[Aim of the exercise] A word-for-word copy of the data is what's wanted, with no pictures.

..........

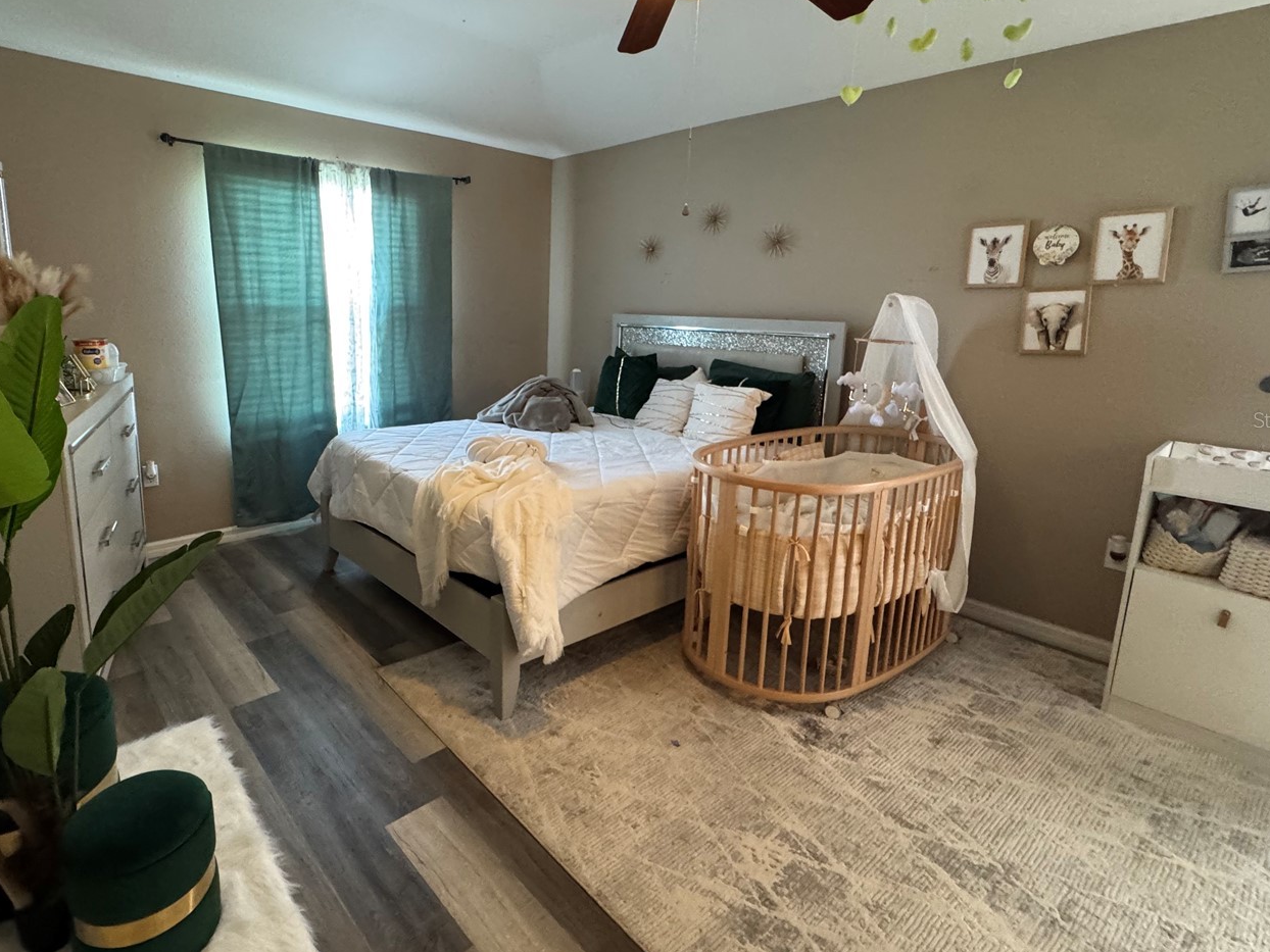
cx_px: 533
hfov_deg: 87.0
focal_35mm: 18
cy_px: 419
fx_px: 660
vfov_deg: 71.3
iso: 640
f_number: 2.2
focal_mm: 2.22
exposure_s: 1/60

..........

[Exercise output]
cx_px: 533
hfov_deg: 87.0
focal_35mm: 18
cy_px: 419
fx_px: 660
vfov_deg: 71.3
iso: 640
f_number: 2.2
focal_mm: 2.22
exposure_s: 1/60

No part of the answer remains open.